Assignment. Scan the records below, and wherever a line has the word "Identify", pull it out.

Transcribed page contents
Segment Open

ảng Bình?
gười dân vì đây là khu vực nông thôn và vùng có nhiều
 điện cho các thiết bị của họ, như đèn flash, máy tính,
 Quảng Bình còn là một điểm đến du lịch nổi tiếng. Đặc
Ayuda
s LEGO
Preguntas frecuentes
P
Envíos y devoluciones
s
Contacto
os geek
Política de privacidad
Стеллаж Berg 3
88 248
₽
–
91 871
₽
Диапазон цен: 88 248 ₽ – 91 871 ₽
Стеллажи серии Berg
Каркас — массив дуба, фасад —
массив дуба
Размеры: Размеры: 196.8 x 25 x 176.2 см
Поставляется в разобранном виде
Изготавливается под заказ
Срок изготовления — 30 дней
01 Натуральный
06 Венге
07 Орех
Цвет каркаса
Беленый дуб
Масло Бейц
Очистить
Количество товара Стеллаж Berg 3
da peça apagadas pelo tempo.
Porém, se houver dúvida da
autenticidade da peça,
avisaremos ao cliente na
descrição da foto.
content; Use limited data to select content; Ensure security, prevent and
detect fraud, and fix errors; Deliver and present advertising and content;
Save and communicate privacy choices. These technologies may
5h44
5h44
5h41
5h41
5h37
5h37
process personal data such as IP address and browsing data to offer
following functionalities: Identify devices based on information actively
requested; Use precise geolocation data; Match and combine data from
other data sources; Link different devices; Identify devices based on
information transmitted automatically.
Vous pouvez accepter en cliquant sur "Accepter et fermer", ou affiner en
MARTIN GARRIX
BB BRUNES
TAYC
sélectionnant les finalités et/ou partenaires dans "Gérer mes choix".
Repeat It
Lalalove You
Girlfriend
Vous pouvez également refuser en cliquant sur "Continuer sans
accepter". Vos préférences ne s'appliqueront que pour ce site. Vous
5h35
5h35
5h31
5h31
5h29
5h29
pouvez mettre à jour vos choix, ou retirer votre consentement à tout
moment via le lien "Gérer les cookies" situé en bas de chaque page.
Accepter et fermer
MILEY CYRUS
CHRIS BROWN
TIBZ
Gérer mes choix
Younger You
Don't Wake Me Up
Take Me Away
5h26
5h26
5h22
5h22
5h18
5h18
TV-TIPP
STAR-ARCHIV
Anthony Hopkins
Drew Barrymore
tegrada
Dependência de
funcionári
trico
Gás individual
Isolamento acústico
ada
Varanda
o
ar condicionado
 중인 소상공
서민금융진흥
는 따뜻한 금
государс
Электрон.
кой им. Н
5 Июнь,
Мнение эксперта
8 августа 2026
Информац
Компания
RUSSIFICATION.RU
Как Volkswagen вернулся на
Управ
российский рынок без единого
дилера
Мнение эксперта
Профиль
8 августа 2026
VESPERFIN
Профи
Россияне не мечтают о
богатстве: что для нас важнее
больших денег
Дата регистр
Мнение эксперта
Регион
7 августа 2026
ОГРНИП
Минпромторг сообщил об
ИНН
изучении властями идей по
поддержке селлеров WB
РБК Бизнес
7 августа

Segment Closed

Task result.
following functionalities: Identify devices based on information actively
other data sources; Link different devices; Identify devices based on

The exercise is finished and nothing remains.